**Problem description:**
Please answer from the accounting policy extract on property, plant and equipment: what happens to capitalized exploration and evaluation assets once the technical feasibility and commercial viability of extracting a gold resource are demonstrable?

**Page extract:**
== == ==

Property, plant and equipment

 

Estimated ore reserves

 

Estimated proven and probable ore reserves reflect the economically recoverable quantities which can be legally recovered in the future from known mineral deposits. The majority of the Group's reserves are estimated in accordance with the Former Soviet Union and Romanian National Agency for Mineral Resources classification codes.

 

Exploration and evaluation assets

 

Exploration and evaluation assets represent capitalised expenditures incurred by the Group in connection with the exploration for and evaluation of gold resources, such as:

 

·         Acquisition of rights to explore potentially mineralised areas;

·         Topographical, geological, geochemical and geophysical studies;

·         Exploratory drilling;

·         Trenching;

·         Sampling; and

·         Activities in relation to evaluating the technical feasibility and commercial viability of extracting
a gold resource.

 

Exploration and evaluation expenditures are carried at historical cost. Exploration and evaluation expenditures are capitalised when it is expected that they will be recouped by future exploitation or sale, and when the exploration and evaluation activities have not reached a stage that permits
a reasonable assessment of the existence of commercially recoverable gold reserves.
When the technical feasibility and commercial viability of extracting a gold resource are demonstrable, capitalised exploration and evaluation assets are reclassified to mining assets.

 

Impairment of exploration and evaluation assets

 

Exploration and evaluation assets are assessed for impairment when facts and circumstances suggest that the carrying amount of an exploration and evaluation asset may exceed its recoverable amount. The following facts and circumstances, among others, indicate that exploration and evaluation assets must be tested for impairment:

 

·         The term of exploration license in the specific area has expired during the reporting period or will expire in the near future, and is not expected to be renewed;

·         Substantive expenditure on further exploration for and evaluation of gold resources in
the specific area is neither budgeted nor planned;

·         Exploration for and evaluation of gold resources in the specific area have not led to the discovery of commercially viable quantities of gold resources and the decision was made to discontinue such activities in the specific area; and

·         Sufficient data exists to indicate that, although a development in the specific area is likely to proceed, the carrying amount of the exploration and evaluation asset is unlikely to be recovered in full from successful development or by sale.

== == ==

**Data shown:**
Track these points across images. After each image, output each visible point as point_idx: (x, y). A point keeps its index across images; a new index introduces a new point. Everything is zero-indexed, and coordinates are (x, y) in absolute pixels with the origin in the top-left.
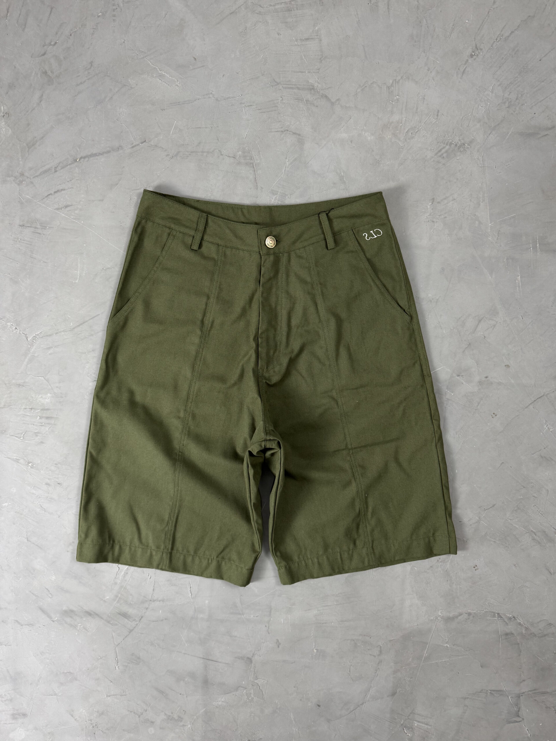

== == ==

**Answer to the exercise:**
They are reclassified to mining assets.